**Action item**. Quote the entries below from the line with "93 626 17.87" through the line with "187 359 3270", both ends included, and only those lines.

**Input data**.

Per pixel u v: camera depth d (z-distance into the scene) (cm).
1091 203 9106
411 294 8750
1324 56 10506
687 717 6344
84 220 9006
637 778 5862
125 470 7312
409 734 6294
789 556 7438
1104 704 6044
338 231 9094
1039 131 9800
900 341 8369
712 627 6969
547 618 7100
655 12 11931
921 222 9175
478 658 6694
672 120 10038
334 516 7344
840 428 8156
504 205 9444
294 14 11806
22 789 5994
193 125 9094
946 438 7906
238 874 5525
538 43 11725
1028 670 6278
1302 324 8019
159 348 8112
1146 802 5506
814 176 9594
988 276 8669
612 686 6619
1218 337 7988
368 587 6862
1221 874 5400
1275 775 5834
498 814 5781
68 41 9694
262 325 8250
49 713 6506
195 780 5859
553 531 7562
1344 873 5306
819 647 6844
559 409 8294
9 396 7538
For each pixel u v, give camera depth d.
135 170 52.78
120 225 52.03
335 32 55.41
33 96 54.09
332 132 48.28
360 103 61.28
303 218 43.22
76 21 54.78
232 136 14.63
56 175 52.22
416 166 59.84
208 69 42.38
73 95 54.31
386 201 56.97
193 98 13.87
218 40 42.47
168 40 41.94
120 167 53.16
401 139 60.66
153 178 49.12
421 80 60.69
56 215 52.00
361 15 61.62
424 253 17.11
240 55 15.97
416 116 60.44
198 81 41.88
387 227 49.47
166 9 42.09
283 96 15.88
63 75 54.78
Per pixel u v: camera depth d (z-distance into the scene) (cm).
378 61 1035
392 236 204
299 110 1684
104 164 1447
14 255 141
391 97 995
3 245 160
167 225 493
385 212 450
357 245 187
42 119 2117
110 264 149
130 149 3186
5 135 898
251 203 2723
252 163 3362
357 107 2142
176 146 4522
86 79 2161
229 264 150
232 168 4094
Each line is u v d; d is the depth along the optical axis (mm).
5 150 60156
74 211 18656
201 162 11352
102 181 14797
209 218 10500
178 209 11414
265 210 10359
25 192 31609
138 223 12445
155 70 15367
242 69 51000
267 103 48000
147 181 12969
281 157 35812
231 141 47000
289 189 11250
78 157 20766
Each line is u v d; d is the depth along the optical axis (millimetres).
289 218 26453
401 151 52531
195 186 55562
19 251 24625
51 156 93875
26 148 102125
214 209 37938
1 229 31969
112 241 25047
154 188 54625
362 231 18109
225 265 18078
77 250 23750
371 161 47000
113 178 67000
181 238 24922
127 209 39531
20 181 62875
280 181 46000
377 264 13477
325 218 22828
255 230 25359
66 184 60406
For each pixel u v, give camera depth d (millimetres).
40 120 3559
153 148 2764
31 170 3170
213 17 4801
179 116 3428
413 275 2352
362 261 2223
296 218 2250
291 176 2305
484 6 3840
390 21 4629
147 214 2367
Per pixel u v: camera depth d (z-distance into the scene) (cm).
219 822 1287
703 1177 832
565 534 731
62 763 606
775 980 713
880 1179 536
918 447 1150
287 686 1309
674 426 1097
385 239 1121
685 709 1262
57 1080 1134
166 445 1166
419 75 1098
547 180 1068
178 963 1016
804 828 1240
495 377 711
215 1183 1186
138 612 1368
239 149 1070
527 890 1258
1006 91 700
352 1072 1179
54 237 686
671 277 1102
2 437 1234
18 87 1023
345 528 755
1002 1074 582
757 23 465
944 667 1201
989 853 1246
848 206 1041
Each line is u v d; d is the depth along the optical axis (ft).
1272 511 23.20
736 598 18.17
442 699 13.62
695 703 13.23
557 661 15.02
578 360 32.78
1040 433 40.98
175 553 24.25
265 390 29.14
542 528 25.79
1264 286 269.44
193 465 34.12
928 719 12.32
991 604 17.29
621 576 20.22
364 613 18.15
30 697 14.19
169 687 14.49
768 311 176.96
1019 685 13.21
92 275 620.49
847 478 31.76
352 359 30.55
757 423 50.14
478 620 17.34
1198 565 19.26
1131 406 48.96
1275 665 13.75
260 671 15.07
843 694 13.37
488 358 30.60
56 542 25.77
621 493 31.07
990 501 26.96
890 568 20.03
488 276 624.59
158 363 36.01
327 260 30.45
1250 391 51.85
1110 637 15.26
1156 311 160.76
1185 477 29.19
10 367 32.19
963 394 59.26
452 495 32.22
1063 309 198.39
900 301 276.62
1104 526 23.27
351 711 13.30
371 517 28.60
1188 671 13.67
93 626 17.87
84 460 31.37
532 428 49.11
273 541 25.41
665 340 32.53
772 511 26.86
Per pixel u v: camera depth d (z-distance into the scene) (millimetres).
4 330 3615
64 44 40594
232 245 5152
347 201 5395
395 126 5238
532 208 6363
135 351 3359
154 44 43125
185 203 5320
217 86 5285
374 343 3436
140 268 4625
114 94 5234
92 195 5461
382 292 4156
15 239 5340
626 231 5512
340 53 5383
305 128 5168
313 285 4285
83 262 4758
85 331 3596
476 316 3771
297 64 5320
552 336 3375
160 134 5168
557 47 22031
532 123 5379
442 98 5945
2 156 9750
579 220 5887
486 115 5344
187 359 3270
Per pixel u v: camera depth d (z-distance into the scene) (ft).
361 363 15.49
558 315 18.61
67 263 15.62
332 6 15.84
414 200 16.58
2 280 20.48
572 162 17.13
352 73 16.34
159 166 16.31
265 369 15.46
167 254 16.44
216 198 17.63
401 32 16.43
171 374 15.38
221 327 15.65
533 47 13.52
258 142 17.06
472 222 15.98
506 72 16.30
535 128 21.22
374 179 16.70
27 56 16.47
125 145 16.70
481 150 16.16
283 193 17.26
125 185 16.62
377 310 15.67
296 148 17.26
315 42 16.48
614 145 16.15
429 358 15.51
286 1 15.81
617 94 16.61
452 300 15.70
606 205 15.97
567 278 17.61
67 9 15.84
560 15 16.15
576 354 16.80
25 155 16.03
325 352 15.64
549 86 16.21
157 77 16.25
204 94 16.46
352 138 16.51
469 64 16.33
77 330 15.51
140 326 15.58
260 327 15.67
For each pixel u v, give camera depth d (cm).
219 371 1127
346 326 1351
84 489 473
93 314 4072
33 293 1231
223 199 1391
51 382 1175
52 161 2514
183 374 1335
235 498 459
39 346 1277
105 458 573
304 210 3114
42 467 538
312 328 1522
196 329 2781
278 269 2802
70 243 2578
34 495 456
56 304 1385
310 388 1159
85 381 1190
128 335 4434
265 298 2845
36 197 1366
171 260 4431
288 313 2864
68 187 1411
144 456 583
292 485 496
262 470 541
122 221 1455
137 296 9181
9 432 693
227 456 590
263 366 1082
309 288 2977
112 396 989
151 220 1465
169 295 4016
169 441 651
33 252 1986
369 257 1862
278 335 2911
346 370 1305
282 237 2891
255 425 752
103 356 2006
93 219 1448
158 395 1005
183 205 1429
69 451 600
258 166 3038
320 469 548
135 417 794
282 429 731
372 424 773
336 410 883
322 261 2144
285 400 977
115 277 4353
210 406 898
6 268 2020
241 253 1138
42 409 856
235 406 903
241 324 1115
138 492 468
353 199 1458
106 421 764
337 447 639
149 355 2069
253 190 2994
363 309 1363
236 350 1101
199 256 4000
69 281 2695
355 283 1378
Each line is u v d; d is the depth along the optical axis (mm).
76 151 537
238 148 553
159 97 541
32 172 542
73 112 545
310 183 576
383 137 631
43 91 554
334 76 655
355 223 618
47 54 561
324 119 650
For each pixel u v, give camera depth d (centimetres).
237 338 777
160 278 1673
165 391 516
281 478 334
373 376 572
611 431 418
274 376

**Response to this task**.
93 626 17.87
84 460 31.37
532 428 49.11
273 541 25.41
665 340 32.53
772 511 26.86
Per pixel u v: camera depth d (z-distance into the scene) (millimetres).
4 330 3615
64 44 40594
232 245 5152
347 201 5395
395 126 5238
532 208 6363
135 351 3359
154 44 43125
185 203 5320
217 86 5285
374 343 3436
140 268 4625
114 94 5234
92 195 5461
382 292 4156
15 239 5340
626 231 5512
340 53 5383
305 128 5168
313 285 4285
83 262 4758
85 331 3596
476 316 3771
297 64 5320
552 336 3375
160 134 5168
557 47 22031
532 123 5379
442 98 5945
2 156 9750
579 220 5887
486 115 5344
187 359 3270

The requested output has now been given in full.